Another recent New York County Commercial Division decision by Justice Jeffrey Oing, WL Ross & Co. v. Storper, No. 650107/2016, 2016 N.Y. Misc. LEXIS 2531 (Sup. Ct. N.Y. Cnty. July 7, 2016) demonstrates that an email will not constitute documentary evidence where it does not conclusively demonstrate grounds for dismissal. In WL Ross & Co., an investment firm sued Storper, a former senior managing director, for breach of non-compete clauses in the parties' agreements. See id. at 1-2. Storper moved to dismiss under theories of waiver, laches and equitable estoppel, pointing to an email from his former employer congratulating him on the formation of his new merchant banking business and suggesting that the parties explore co-investments. Id. at *5-6. Justice Oing rejected this evidence, because it did “not conclusively establish any of defendant's defenses.” Id. at 6. As in Berkowitz, while the defendant's email may have some probative value, it was not conclusive and thus could not support a motion to dismiss under CPLR 3211(a)(1).
Although decisions denying motions to dismiss under 3211(a)(1) abound, emails can still be valuable on such motions when they irrefutably demonstrate an objective fact fatal to a claim. For example, in Chambers v. Weinstein, No. 157781/2013, 44 Misc. 3d 1224(A) (Sup. Ct. N.Y. Cnty. Aug. 22, 2014), aff'd, 135 A.D.3d 450 (1st Dep't 2016), Justice Peter Sherwood of the New York County Commercial Division held that emails demonstrating that a defendant was still negotiating a transaction during February to April 2012 conclusively established that the same defendant did not know that the transaction had actually terminated in 2011, and therefore could not have aided and abetted fraud. Id. And in Hansen-Nord v. Youmans, New York County Commercial Division Justice Anil Singh found that an email from plaintiff plainly showing that she was acting as her own attorney disproved that she had an attorney-client relationship with the attorney-defendants at the relevant time, and thus conclusively refuted her malpractice claim. Hansen-Nord v. Youmans, No. 651924/2014, 2015 N.Y. Misc. LEXIS 3237, at *10 (Sup. Ct. N.Y. Cnty. Sept. 1, 2015), appeal dismissed by, 142 A.D.3d 432 (1st Dep't 2016).
|Conclusion
The time may be ripe for the Court of Appeals to resolve the split of authority between the First and Second Departments on whether emails can quality as documentary evidence under CPLR 3211(a)(1), particularly since so much business today is conducted via email. Indeed, emails are even used in some circumstances to form contracts. (New York's Electronic Signatures and Records Act (“ESRA”) provides that, with important exceptions, “an electronic record shall have the same force and effect as those records not produced by electronic means.” N.Y. State Tech. Law §305(3) (Consol. 2017). For a discussion of the exceptions, which include documents providing for the disposition of property upon death or incompetence and “negotiable instruments and other instruments of title,” see ESRA §307(2). N.Y. State Tech. Law §307 (Consol. 2017)).

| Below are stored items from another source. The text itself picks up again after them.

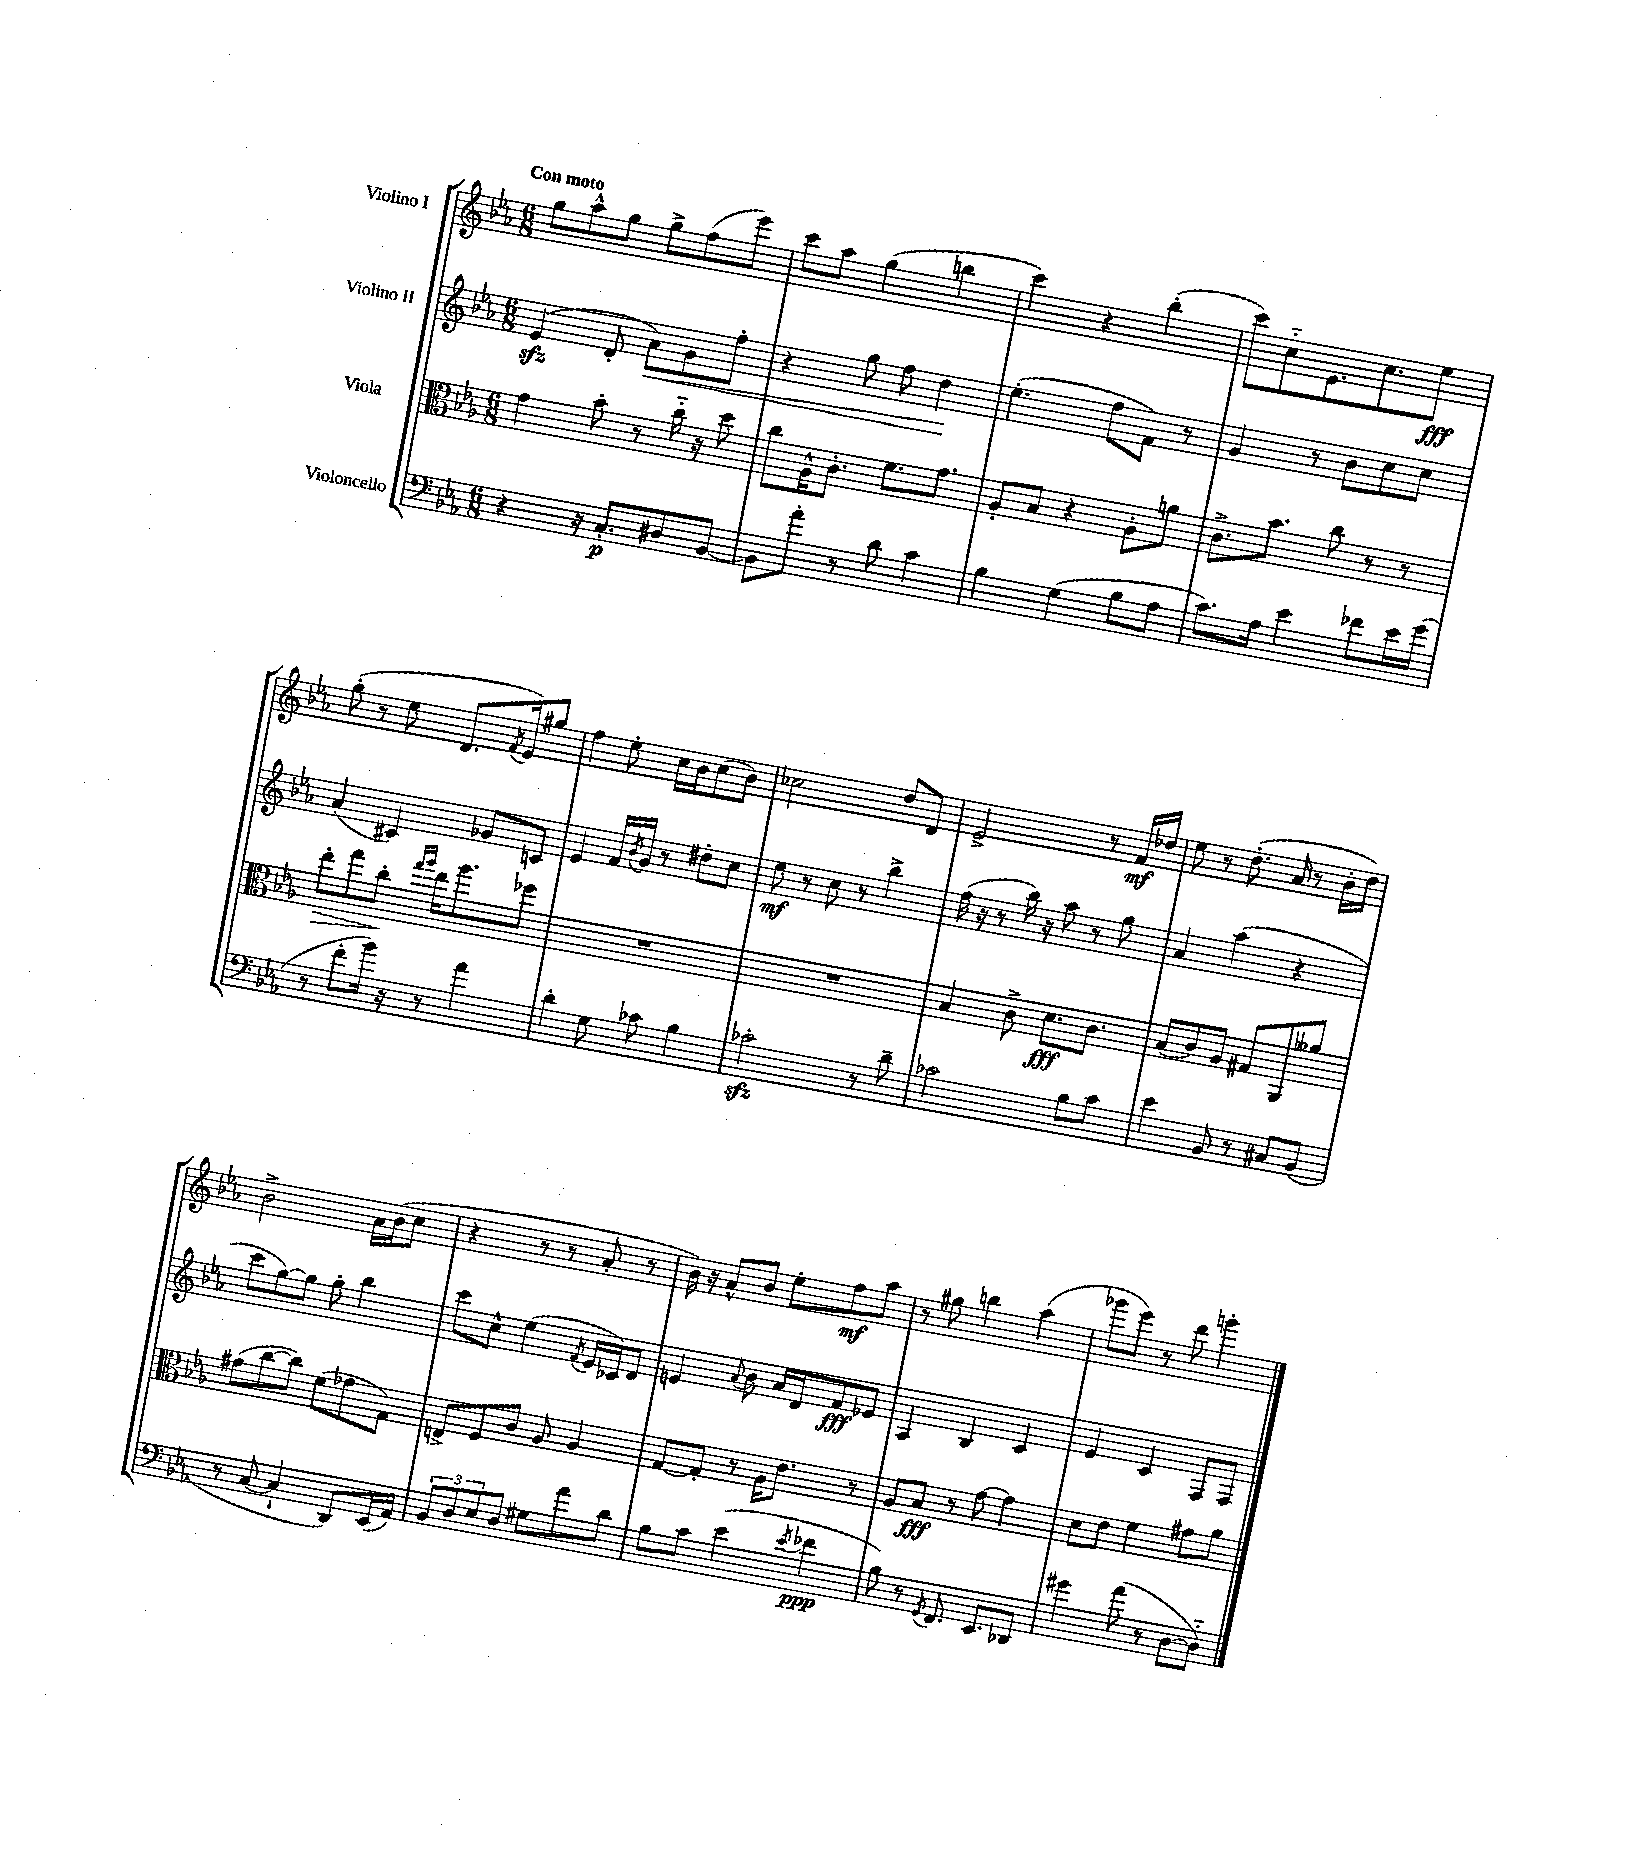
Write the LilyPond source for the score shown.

<<
\new StaffGroup <<
\new Staff = "s0" \with { instrumentName = "Violino I" } {
    \clef treble \key ees \major \numericTimeSignature \time 6/8 \tempo "Con moto"
    g''8 aes''8-^ g''8 g''8-> f''8( ees'''8) |
    c'''8 aes''8 g''4( b''4 |
    c'''4) r4 bes''4-.( |
    c'''8) c''8-_ ees'8. c''8. ees''8\fff |
    g''8-.( r8 ees''8 d'8. \acciaccatura { f'8 } ees'16) gis''8 |
    f''4 ees''8-. c''16 bes'16 c''8( bes'8) |
    ces''2 d''8 d'8 |
    ees'2-> r8 f'16\mf des''16 |
    ees''8 r8 d''8.-.( aes'16 r8 bes'16-. d''16) |
    bes'2-> aes'16 bes'16( c''8 |
    r4 r8 r8 aes'8-. r8 |
    bes'16) r16 aes'8-^ bes'8 ees''8-. f''8\mf aes''8 |
    r8 gis''8 b''4 aes''4( |
    ges'''8 ees'''8) r8 d'''8 g'''4-. \bar "|." |
}
\new Staff = "s1" \with { instrumentName = "Violino II" } {
    \clef treble \key ees \major \numericTimeSignature \time 6/8
    ees'4\sfz( d'8-. aes'8\<) g'8 f''8-. |
    r4 g''8 f''8 d''4\! |
    ees''4.-.( f''8 f'8) r8 |
    g'4 r8 bes'8 c''8 c''8 |
    aes'4( cis'4) ges'8 c'8 |
    ees'4 f'16 \acciaccatura { bes'8 } g'16 r8 dis''8-. c''8 |
    ees''8\mf r8 c''8 r8 bes''4-> |
    f''16( r16 r8 bes''16) r16 aes''8 r8 g''8 |
    aes'4 aes''4( r4 |
    c'''8 g''8~) g''8 g''8-. bes''4 |
    c'''8 c''8-^ ees''4( \acciaccatura { f'8 } ees'16 ces'16) d'8 |
    e'4 \appoggiatura { aes'8 } bes'8 aes'16 d'16 f'8\fff ees'8 |
    aes4 bes4 c'4 |
    ees'4 c'4 f8 f8 \bar "|." |
}
\new Staff = "s2" \with { instrumentName = "Viola" } {
    \clef alto \key ees \major \numericTimeSignature \time 6/8
    g'4 bes'8-. r8 c''16-_ r16 d''8 |
    c''8 aes16-^ c'8.-. f'8. g'8. |
    aes8-. bes8 r4 aes8-. a'8 |
    c'8.-> bes'8. c''8 r8 r8 |
    ees''8-.\> g''8 c''8-.\! \grace { g''16 aes''16 } ees''16 aes''8. fes''8 |
    R2. |
    R2. |
    bes4 c'8-> d'8.\fff c'8. |
    bes8( c'8) aes8 gis8 aes,8 aeses'8 |
    gis'8( c''8~ c''8) f'8( ges'8 g8) |
    e8-> f8 c'8 aes8 aes4 |
    g8~ g8-. r8 aes16 ees'8. r8 |
    aes8 bes8\fff r8 g'8~ g'4 |
    d'8 ees'8 f'4 gis'8 aes'8 \bar "|." |
}
\new Staff = "s3" \with { instrumentName = "Violoncello" } {
    \clef bass \key ees \major \numericTimeSignature \time 6/8
    r4 r16 c8.-.\p dis8 bes,8~ |
    bes,8 aes'8-. r8 d'8 c'4 |
    bes4 g4( bes8 aes8 |
    c'8.) aes16 ees'4 fes'8 ees'16 g'16( |
    r8 f'8-. bes'16) r16 r8 aes'4 |
    d'4-. g8 ces'8 bes4 |
    ces'2-.\sfz r8 d'8-- |
    ces'2 bes8 ces'8 |
    ees'4 bes,8 r8 cis8 bes,8( |
    r8 c8~ c4-! d,8) ees,16( aes,16) |
    \tuplet 3/2 { bes,8 d8 ees8 } d8 gis8 aes'8 d'8 |
    bes8 c'8 ees'4( \acciaccatura { ees'8 } fes'4\ppp |
    bes8) r8 \acciaccatura { g,8 } f,8. ees,8. des,8 |
    gis'4 aes'8( r8 d8~ d8-_) \bar "|." |
}
>>
>>
\layout { \context { \Score \remove "Bar_number_engraver" } }
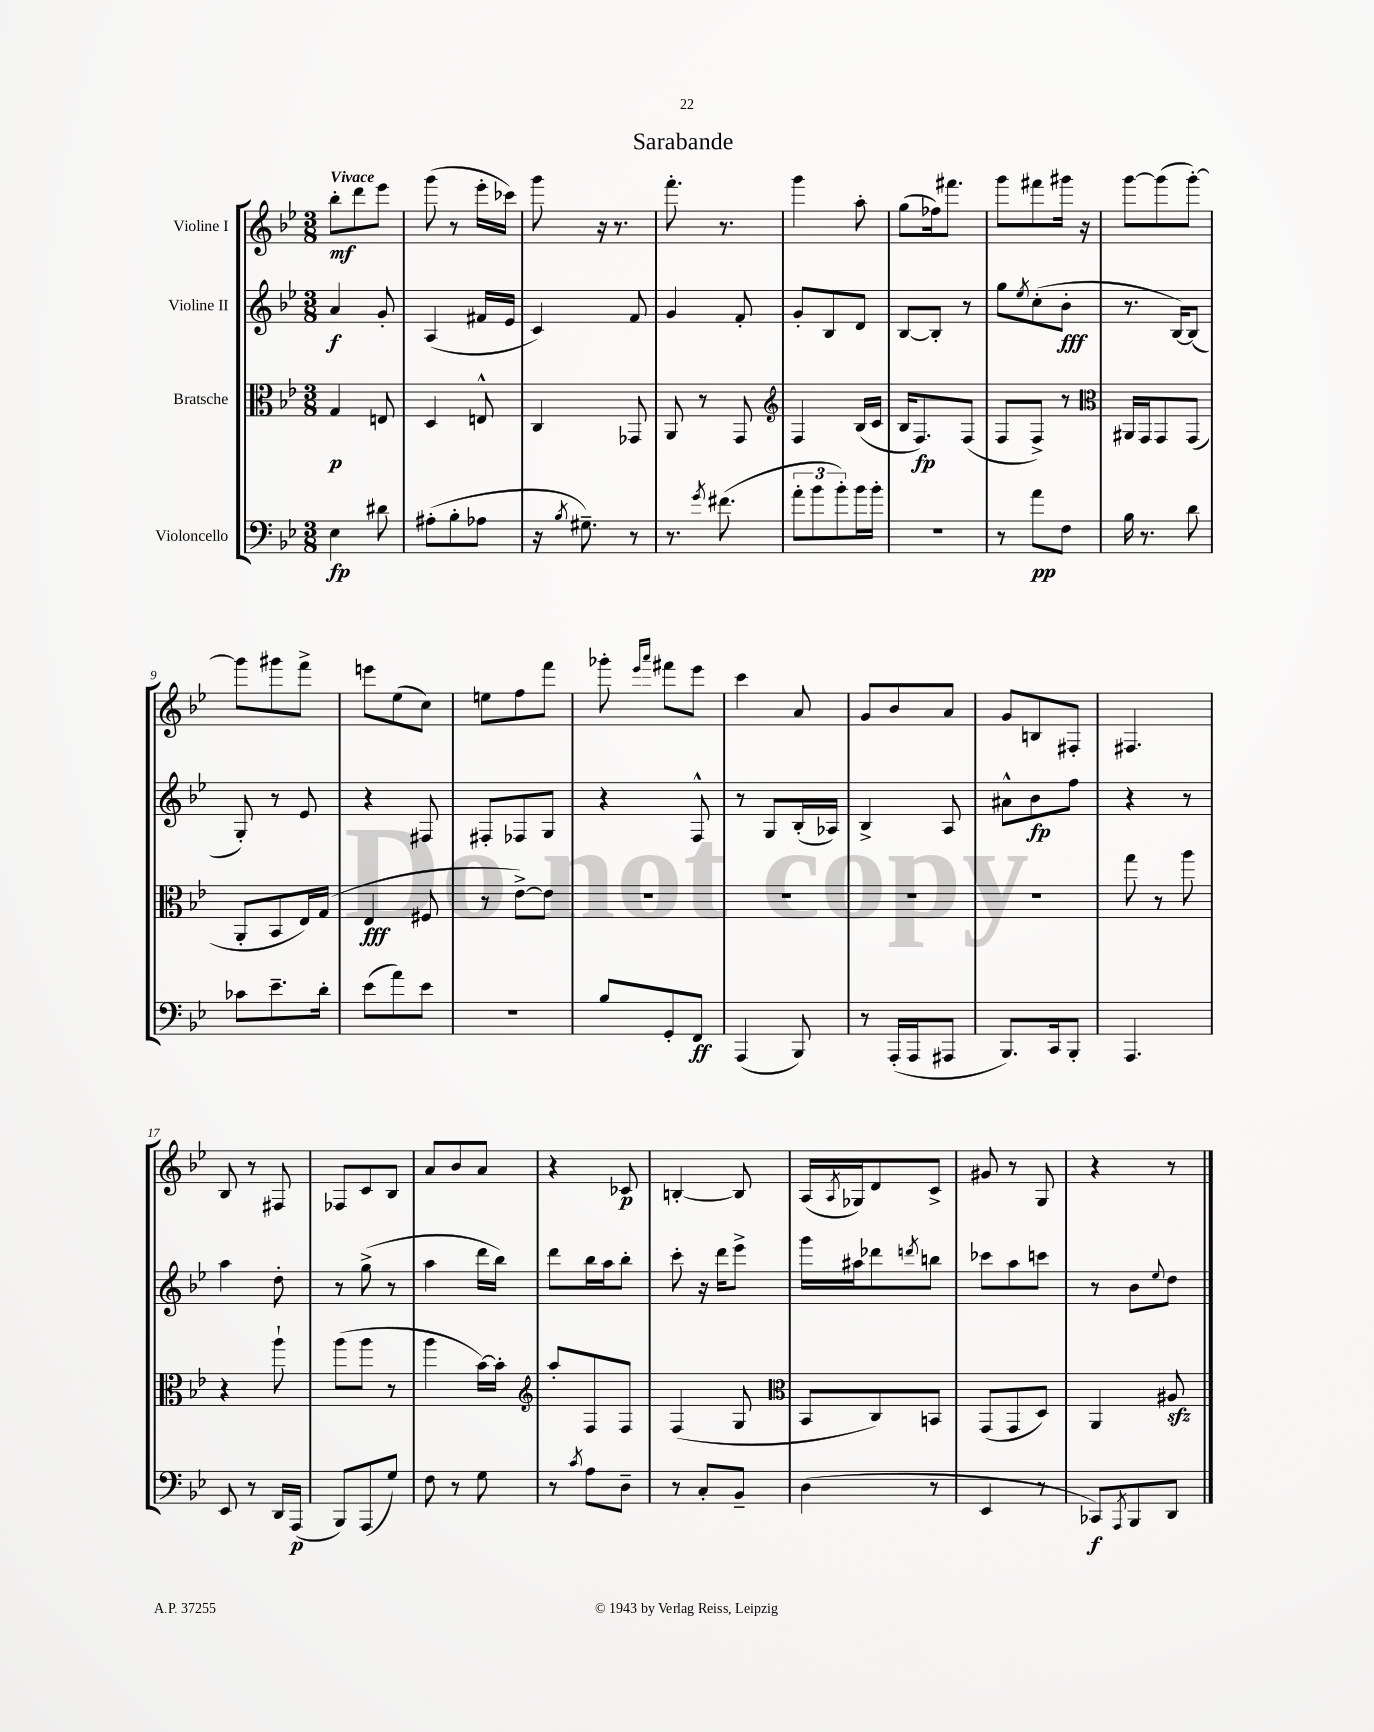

The First Department's rule properly places substance over form by permitting courts to consider electronic communications as documentary evidence so long as they are essentially undeniable and conclusively establish a defense. The rule leaves the door open for defendants to bring CPLR 3211(a)(1) motions based on other electronic communications such as text messages.
Jordan Engelhardt is an associate and Muhammad U. Faridi is a partner at Patterson Belknap Webb & Tyler, where they practice in the litigation department. Stephen P. Younger, a partner at the firm, contributed to the preparation of this article.